Chorizo Avocado Tacos
Making street style tacos is one of the best way to use up the last of some meat and vegetables. Not only that, it’s also a fun way to get creative with your cooking. These chorizo avocado tacos came about because I had half a log of some really good spicy chorizo and an avocado that was about to turn.
Paired with some raw white onion and topped with a lime crema (similar one I made for my Butternut Squash Buddha Bowl), these chorizo avocado tacos are a quick and easy weeknight meal. They can also be served as hors d’ouevres for an outdoor event. They can be great to make with kids, although be careful with the knife around the avocado. Did you know that avocados cause the most kitchen accidents over any other produce?
The mise-en-place is really the only thing that takes time here. I finely chopped up the spicy chorizo. If you don’t like spicy, you can use a regular chorizo as well.
The avocado I left in fairly decent chunks, and that’s because they were going in the pan with the chorizo. If you have never cooked avocado before, not to worry. Just know that as they bang around the pan they will shrink as the edges will get scraped around. Not a big deal at all.
After you have everything prepared, just add a little olive oil to a skillet and put the heat on medium high. Drop in the spicy chorizo and let the pieces fry for a few minutes. Then drop in the avocado and some salt and toss everything for another couple minutes.

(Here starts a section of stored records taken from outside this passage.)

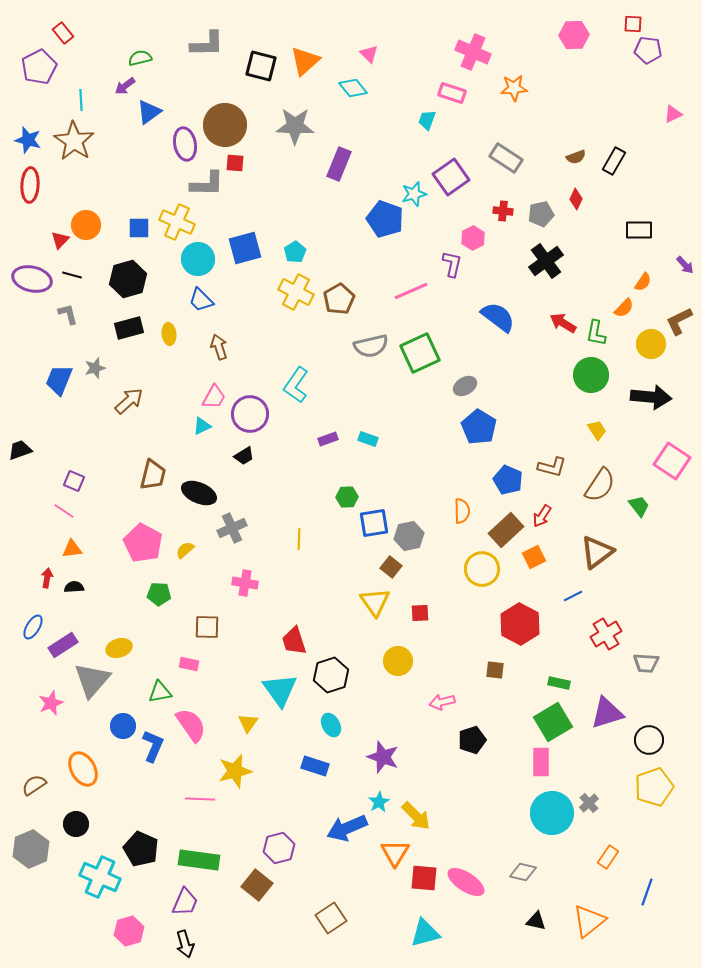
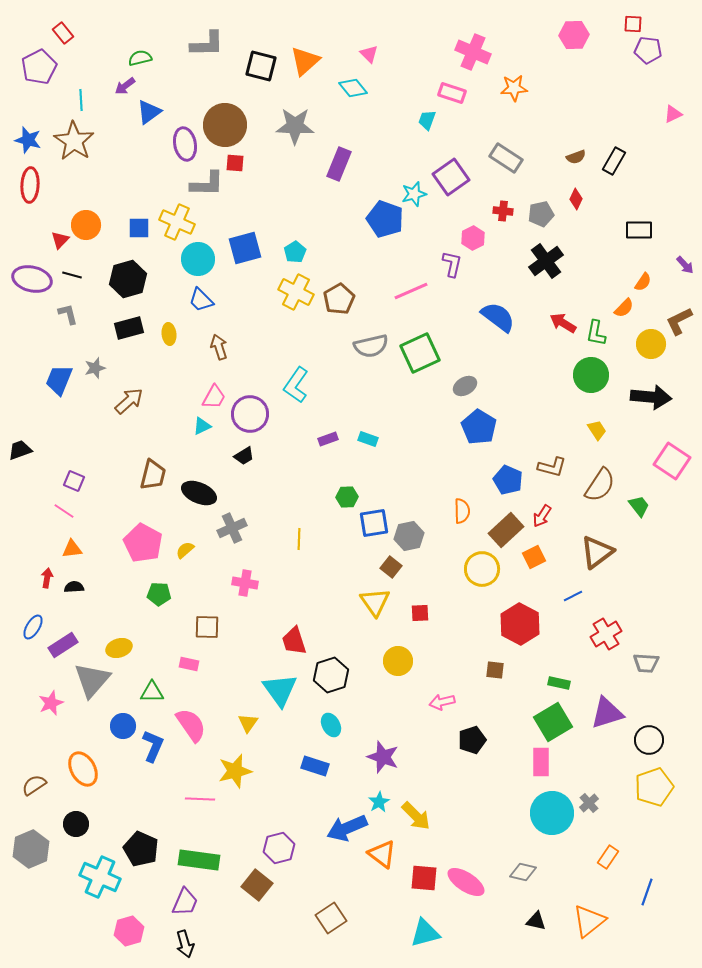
green triangle at (160, 692): moved 8 px left; rotated 10 degrees clockwise
orange triangle at (395, 853): moved 13 px left, 1 px down; rotated 24 degrees counterclockwise
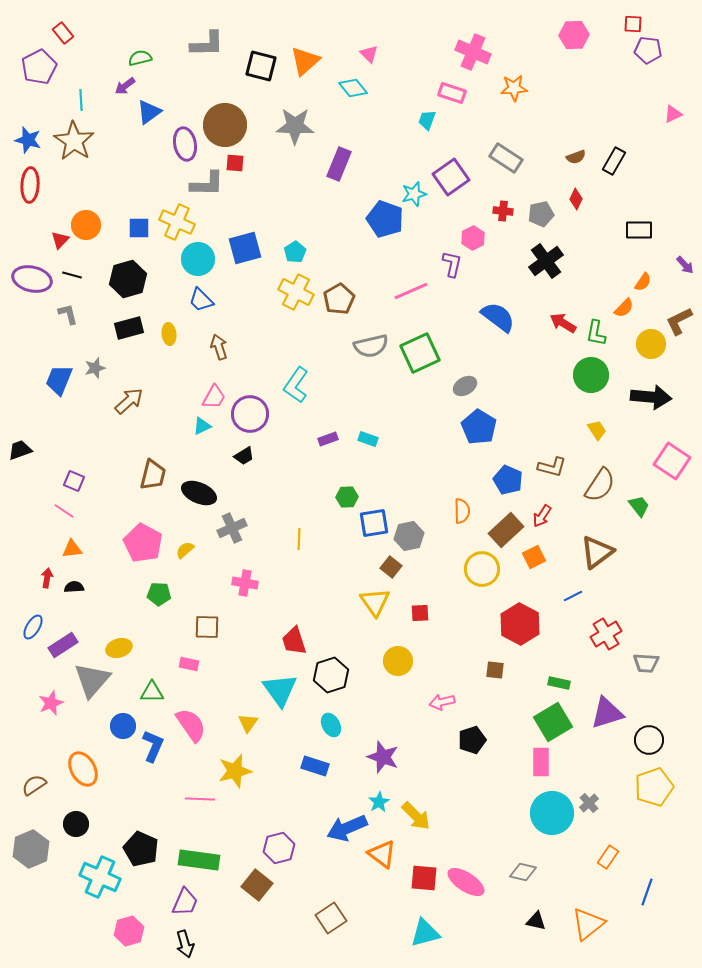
orange triangle at (589, 921): moved 1 px left, 3 px down
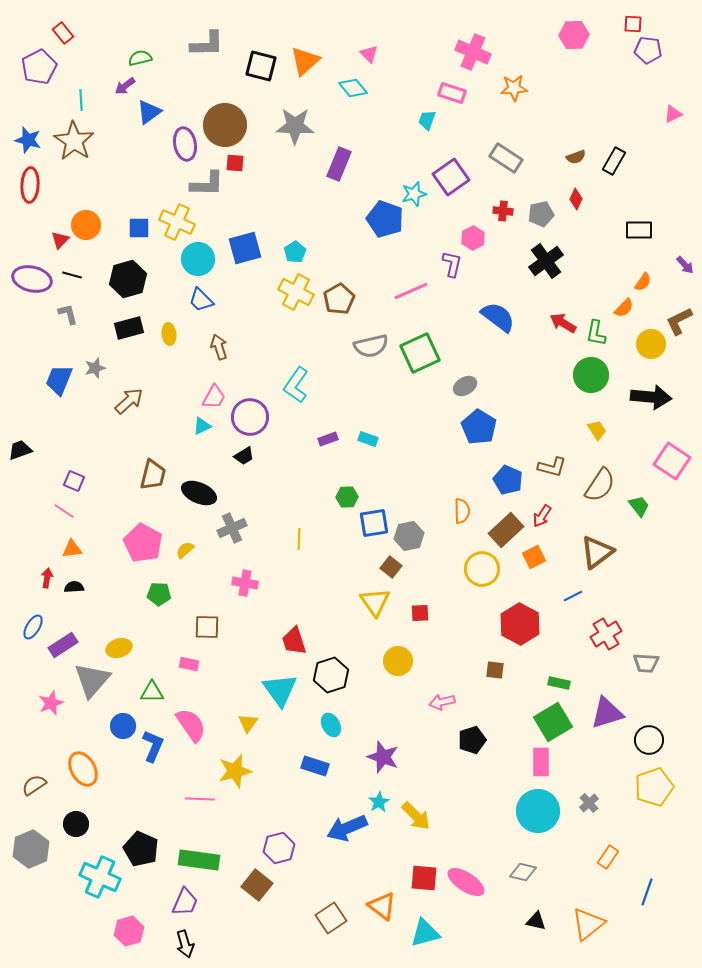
purple circle at (250, 414): moved 3 px down
cyan circle at (552, 813): moved 14 px left, 2 px up
orange triangle at (382, 854): moved 52 px down
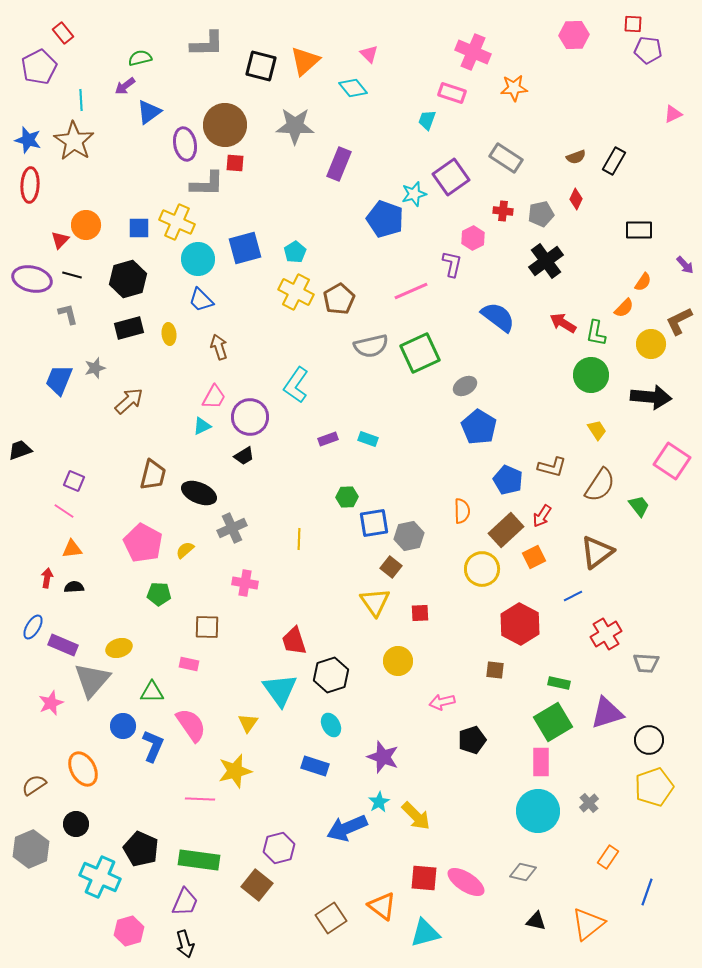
purple rectangle at (63, 645): rotated 56 degrees clockwise
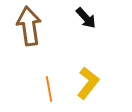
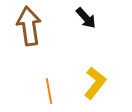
yellow L-shape: moved 7 px right
orange line: moved 2 px down
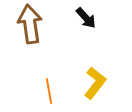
brown arrow: moved 1 px right, 2 px up
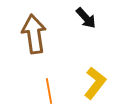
brown arrow: moved 4 px right, 10 px down
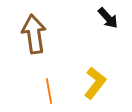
black arrow: moved 22 px right
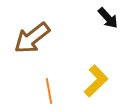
brown arrow: moved 2 px left, 4 px down; rotated 120 degrees counterclockwise
yellow L-shape: moved 1 px right, 2 px up; rotated 8 degrees clockwise
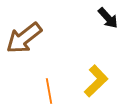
brown arrow: moved 8 px left
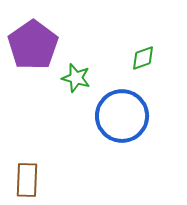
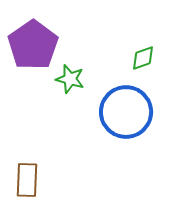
green star: moved 6 px left, 1 px down
blue circle: moved 4 px right, 4 px up
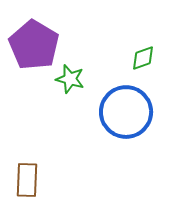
purple pentagon: moved 1 px right; rotated 6 degrees counterclockwise
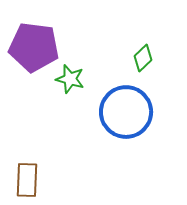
purple pentagon: moved 2 px down; rotated 24 degrees counterclockwise
green diamond: rotated 24 degrees counterclockwise
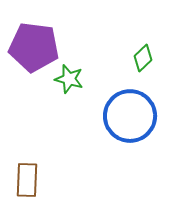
green star: moved 1 px left
blue circle: moved 4 px right, 4 px down
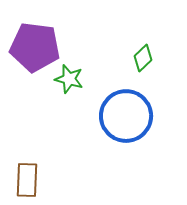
purple pentagon: moved 1 px right
blue circle: moved 4 px left
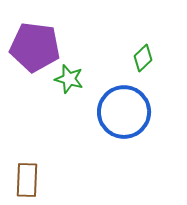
blue circle: moved 2 px left, 4 px up
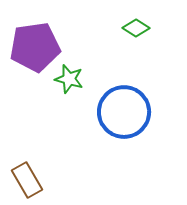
purple pentagon: rotated 15 degrees counterclockwise
green diamond: moved 7 px left, 30 px up; rotated 76 degrees clockwise
brown rectangle: rotated 32 degrees counterclockwise
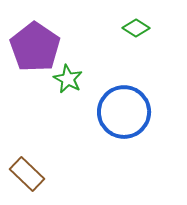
purple pentagon: rotated 30 degrees counterclockwise
green star: moved 1 px left; rotated 12 degrees clockwise
brown rectangle: moved 6 px up; rotated 16 degrees counterclockwise
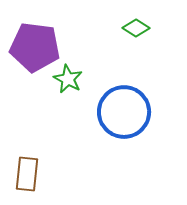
purple pentagon: rotated 27 degrees counterclockwise
brown rectangle: rotated 52 degrees clockwise
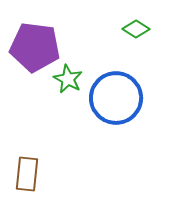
green diamond: moved 1 px down
blue circle: moved 8 px left, 14 px up
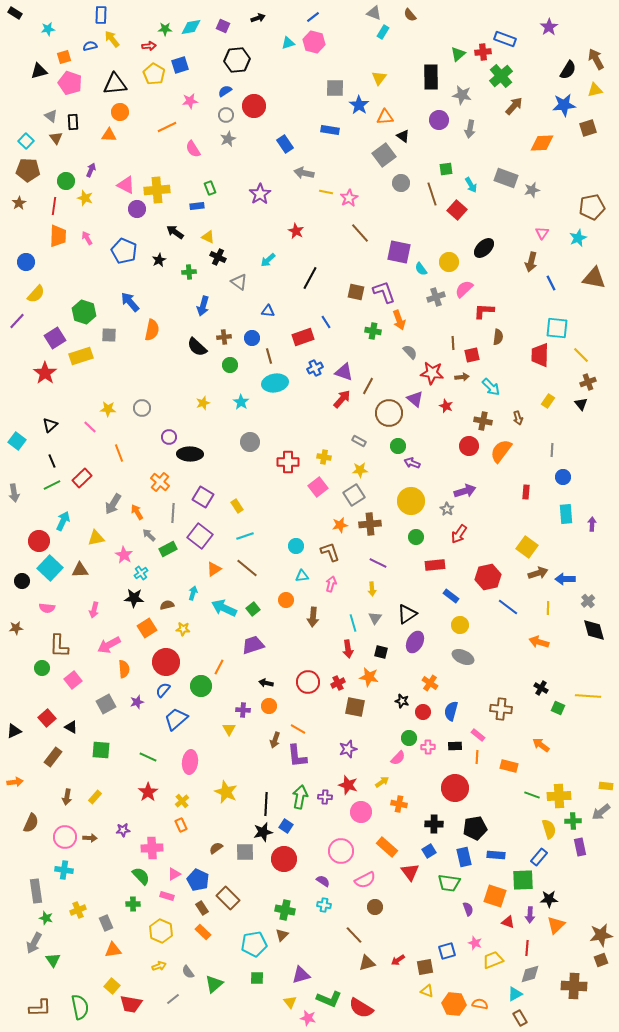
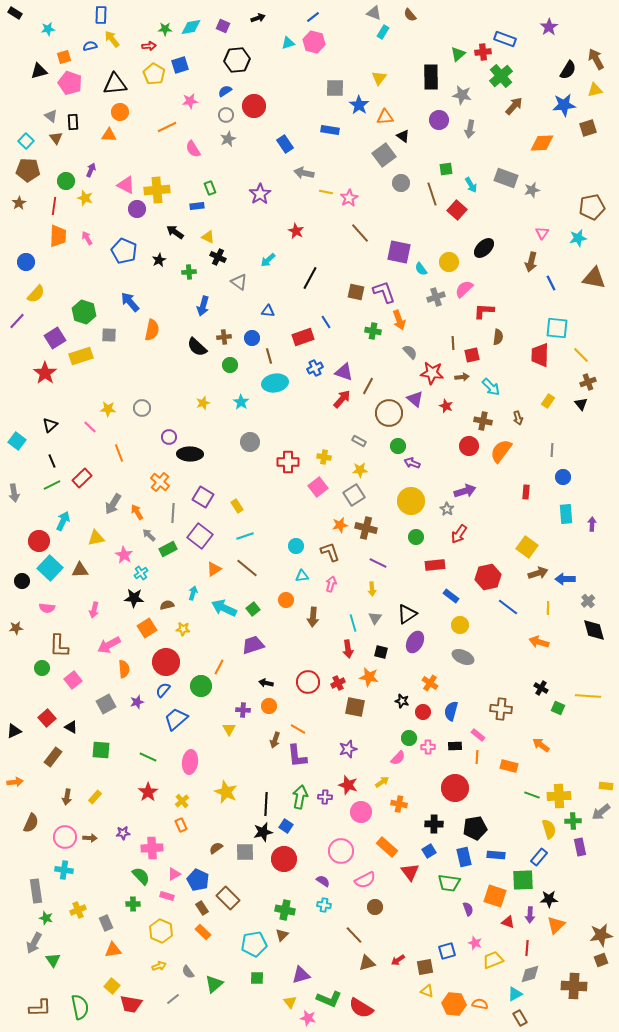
cyan star at (578, 238): rotated 12 degrees clockwise
brown cross at (370, 524): moved 4 px left, 4 px down; rotated 20 degrees clockwise
purple star at (123, 830): moved 3 px down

I don’t cook the white onion, but you can toss it in with the chorizo if you want it cooked. After everything in the pan is done, I put it in a bowl, add the onion and black pepper and give everything a good mix. For this I used mini flour tortillas, but you can of course use corn. Unfortunately where I live corn tortillas do not exist so I had to make do with these. The lime crema is simply some sour cream, salt, and lime juice mixed together. Cilantro is optional and I would have used it, except I was all out.
Chorizo Avocado Tacos
- 125 grams Spicy Chorizo finely diced; hard Spanish style chorizo
- 1 large Avocado or two small ones. Ripe, roughly diced
- 1/2 medium White Onion finely chopped
- 1 tbsp Olive Oil extra virgin
- 1 tsp Salt more or less to taste
- 60 ml Sour Cream
- 2 tbsp Lime Juice more or less to taste
- 1 tsp Black Pepper
- 4 Mini Tortillas I used mini flour tortillas for this
- Add the olive oil to a pan on medium high heat. Then add in the chorizo. Saute for about 3.
- Add in the avocado and some salt and give everything a good toss. Saute for another 1-2 minutes. Then move to a bowl.
- Add the onion to the bowl along with some black pepper and mix.
- In another bowl add sour cream, some salt, and lime juice and mix everything up.
- Lay down your warmed tortillas and equally distribute the filling between each one. Top with some lime crema and serve immediately. They are best when still hot.